A poster at a library telling kids that bullying is a crime. Bullying in schools is a major problem in Japan as I talked in my previous bullying in Japan article - many children still kill themselves because of it.

Tis the rainy season in Japan. Temperature is cool at the moment but is usually hot n muggy and the rain makes you feel bleaugh. This product is to be used after a shower to make you immune to the muggy rainy season and also make you sparkle at the same time.
The ad suggests that folks who don't use it look like snails.

Kaisen Don for lunch - 850 yen.

Back from shopping at Costco where you can buy huge boxes of Frosties and other goodies for less than half the price of the local supermarkets.
Costco available in your region too?

Restaurant full of carpets on the walls.

Hmmm. I can't remember what food this was but remembering it tasting good and cheap - 760 yen for a meal for two. Three if you count Haruhi.

Tis the jolly season for mosquitoes too. This device is worn on your ankle or wrist and emits a sonic pulse (or something similar) that keeps away the mosquitoes. 1000 yen.

Watching the trains from a bridge at Nippori.

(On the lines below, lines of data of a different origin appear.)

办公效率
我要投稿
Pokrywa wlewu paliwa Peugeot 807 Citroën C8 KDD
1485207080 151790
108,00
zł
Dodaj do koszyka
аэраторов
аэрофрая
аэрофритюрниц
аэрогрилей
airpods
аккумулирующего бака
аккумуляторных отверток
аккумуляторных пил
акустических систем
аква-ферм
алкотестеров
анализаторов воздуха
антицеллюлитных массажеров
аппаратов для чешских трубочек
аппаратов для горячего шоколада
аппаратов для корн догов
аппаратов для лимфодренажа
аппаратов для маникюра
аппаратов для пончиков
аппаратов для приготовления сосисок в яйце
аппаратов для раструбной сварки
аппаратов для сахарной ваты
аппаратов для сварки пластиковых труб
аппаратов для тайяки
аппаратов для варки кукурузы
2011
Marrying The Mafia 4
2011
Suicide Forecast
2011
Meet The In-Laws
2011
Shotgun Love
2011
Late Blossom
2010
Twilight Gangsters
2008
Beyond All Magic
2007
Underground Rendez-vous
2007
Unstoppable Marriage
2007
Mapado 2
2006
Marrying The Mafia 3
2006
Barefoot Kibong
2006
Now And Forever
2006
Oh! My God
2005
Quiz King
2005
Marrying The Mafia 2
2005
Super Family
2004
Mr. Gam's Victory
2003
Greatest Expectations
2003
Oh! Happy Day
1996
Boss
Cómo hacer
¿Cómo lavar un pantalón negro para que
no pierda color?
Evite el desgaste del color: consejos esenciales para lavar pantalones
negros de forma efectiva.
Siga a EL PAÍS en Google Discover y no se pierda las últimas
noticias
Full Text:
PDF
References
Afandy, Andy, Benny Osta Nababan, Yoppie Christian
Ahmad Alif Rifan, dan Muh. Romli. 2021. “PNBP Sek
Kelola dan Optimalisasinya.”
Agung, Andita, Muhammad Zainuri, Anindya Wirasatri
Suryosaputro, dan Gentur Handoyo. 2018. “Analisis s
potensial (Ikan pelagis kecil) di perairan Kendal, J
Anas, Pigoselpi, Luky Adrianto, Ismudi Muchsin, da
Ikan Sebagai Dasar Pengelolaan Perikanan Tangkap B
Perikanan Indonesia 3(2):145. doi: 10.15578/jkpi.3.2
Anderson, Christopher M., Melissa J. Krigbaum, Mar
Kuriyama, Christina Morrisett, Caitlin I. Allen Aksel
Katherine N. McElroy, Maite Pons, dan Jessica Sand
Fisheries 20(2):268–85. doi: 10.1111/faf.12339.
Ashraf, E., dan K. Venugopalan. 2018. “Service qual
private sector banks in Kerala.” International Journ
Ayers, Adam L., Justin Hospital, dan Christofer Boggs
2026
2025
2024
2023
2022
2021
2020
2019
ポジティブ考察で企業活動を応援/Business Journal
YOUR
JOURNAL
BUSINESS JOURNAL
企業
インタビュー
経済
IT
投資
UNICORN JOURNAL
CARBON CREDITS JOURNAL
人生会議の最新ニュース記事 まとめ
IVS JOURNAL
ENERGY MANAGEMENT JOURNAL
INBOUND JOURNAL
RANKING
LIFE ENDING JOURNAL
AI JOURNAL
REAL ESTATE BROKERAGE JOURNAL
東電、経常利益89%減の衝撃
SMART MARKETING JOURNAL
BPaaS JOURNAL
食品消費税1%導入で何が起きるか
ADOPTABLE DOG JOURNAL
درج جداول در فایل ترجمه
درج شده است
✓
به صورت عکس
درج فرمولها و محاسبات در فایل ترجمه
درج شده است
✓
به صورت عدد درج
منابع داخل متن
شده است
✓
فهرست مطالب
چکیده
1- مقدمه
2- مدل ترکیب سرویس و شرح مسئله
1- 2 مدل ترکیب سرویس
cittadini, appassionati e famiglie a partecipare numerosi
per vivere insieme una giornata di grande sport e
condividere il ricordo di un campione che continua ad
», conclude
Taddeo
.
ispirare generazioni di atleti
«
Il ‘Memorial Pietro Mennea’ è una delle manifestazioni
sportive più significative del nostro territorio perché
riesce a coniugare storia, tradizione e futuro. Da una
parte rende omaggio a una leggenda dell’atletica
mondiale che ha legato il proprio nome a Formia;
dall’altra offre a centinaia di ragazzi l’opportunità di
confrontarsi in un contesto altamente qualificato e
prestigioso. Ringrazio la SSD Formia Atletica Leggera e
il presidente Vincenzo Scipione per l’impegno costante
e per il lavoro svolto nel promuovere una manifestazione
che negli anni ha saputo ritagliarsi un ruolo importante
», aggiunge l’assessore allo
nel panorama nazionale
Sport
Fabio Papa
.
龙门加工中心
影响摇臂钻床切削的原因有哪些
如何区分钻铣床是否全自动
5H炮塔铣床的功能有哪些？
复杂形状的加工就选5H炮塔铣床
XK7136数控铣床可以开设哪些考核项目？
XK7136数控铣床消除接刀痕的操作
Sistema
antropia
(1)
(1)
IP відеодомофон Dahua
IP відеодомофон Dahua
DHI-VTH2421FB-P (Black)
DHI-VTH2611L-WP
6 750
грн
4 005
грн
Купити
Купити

While many stations have English maps, some stations only have maps like this. If you are traveling to Tokyo, print out this English train map and pay the lowest fare when you buy tickets. You can pay the difference at your destination.

At Ueno station.

Inoue Takehiko's last manga exhibition at Ueno.

Never really explored Ueno park before - a nice place to laze around on a sunny Sunday.

Yes we have Thomas the Tank Engine too which you can barely see in this photo.

Due to my crappy childhood, I don't recall ever visiting a zoo and think this was the first time I saw an elephant!

While I think it's great being able to see animals that we do not usually get to see in daily life (well it depends where we live), I did start to feel sorry for the animals. They had pics of fat polar bears in their natural habitat and yet the ones in the zoo looked skinny and frustrated as they walked up n down their little cave.

How do you feel about animals in captivity? If you was the mayor of your city, would you keep or abolish your local zoo and for what reasons?

These furry guys were really cute though.

In general, the Japanese don't litter on the floor so if they notice a bike that's been parked for ages, they will use it as a bin.

A shelf of books at the station completely unmanned. These were popular at a time when they wanted to encourage people to read. One would take a book and just return it to the shelf when finished.

Lunch with Haruhi - priceless.

Bonsai trees. Hector received one from Technorati when he left to join me at Mirai Inc. Looking after a Bonsai tree is an acquired skill (as you can see from the wikipedia entry) and soon died in Hectors possession ^^;

The editing of Shibuya Rock Trooper is going to take a bit longer. The track is only 1.30 mins but we shot more than 30 mins worth of video.

The amount of anime licensed pachinko machines seems to be on the increase.

Mince Beef Katsu set with Mi Mi Mikuru on the side - 760 yen.

Tofu Ankake lunch set - 800 yen.

Plate of dead animals - 900 yen.

Cleaning out some documents and stumble across my old Gunlpla manuals. Ah the good ol days ^^;
Do you keep your Gunpla manuals or throw them out?

Ascii sent me a copy of this weeks "weekly Ascii" for some reason...

There is a "we asked 100 famous people what their fave digital item was" inside...

Among the 100 are celebrities that folks in Japan will recognize.

And for some reason I'm included in the 100 ^^;
I chose the iPod, MacBook Pro and Xacti.

First time I heard of Rie Sasaki.

When you visit a typical ramen place, you will find manga like Jump which often include gravure models on the cover.